怜奈は何も言えず、ただ静かに俯いていた。
……夏希は、すべてを語った。
神崎からエレベーターに向かう直前に託された数枚の資料。
自分の過去、そして——城戸隊長から告げられた真実。
悠人も、少なからずこの都市の異常性について聞かされてはいた。
だが、こうして改めて直面した“現実”は、想像以上に重く、深かった。
そして怜奈にとっては——そのすべてが初耳だった。
何よりも衝撃だったのは、“自身の兄が存在していたという事実。
しかも、その兄がこの都市にいて、都市警備隊に所属しているということ。
——何一つ、思い出せなかった。
話を聞いても、それが本当に自分の物語だとは思えず、どこか他人事のように感じてしまう。
まるで、自分に兄など最初からいなかったかのように。
けれども、目の前で話していた『進藤夏希』さん。
その目は、言葉は、体温は——とても“嘘”でできているとは思えなかった。
これまで教えられてきた都市警備隊のイメージ。
“都市外部で殺人を犯した者が、徹底的な更生指導の末に監視され、罪を償う手段として従事させられる、いわば『刑罰としての職業』。

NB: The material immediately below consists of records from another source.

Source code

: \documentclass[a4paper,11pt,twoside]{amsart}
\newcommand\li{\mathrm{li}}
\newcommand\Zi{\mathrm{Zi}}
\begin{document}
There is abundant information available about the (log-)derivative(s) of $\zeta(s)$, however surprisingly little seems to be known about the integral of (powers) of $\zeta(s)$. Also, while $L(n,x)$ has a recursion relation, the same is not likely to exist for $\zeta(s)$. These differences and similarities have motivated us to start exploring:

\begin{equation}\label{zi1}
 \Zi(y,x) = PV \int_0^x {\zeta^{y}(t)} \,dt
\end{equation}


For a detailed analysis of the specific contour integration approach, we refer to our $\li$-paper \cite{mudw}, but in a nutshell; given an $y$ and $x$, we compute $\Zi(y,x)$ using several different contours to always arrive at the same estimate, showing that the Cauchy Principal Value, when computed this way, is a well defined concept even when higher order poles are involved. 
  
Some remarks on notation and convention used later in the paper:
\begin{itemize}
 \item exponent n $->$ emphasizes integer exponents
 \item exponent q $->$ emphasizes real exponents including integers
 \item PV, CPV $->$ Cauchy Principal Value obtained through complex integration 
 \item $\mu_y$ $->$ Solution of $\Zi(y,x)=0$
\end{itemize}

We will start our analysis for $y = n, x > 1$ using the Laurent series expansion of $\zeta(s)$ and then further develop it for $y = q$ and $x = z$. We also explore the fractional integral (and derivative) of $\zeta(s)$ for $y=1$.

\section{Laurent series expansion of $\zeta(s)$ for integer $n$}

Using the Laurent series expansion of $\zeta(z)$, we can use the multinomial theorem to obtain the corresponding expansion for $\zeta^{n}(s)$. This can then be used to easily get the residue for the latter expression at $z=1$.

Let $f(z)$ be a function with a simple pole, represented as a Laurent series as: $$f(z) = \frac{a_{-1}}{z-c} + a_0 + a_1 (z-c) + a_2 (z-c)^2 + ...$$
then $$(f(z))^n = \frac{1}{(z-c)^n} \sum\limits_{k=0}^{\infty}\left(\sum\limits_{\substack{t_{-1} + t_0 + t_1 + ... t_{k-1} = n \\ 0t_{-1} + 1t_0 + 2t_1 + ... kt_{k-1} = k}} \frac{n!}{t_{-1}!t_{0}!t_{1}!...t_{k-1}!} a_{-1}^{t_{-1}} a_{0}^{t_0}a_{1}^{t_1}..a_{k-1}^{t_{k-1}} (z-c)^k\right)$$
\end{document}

彼女はその像を、静かに、しかし確実に打ち砕いてくる。
そして夏希が、頭を下げながら振り絞るように言った。
「お願い。……少しでも、何か知っていることがあれば教えてほしいの」
「私は、城戸隊長の言うことがすべて間違いだとは思っていない。 でも……このやり方が“正しい”とも、思えないの」
その言葉は、まっすぐだった。
——重ねる罪の上に築かれた秩序。
——忘却という名の救いと管理。
怜奈は、ゆっくりと顔を上げた。
揺れていた瞳に、わずかな覚悟が宿る。
「……分かりました。できる限り、協力します」
その返答は、小さくても——確かな決意だった。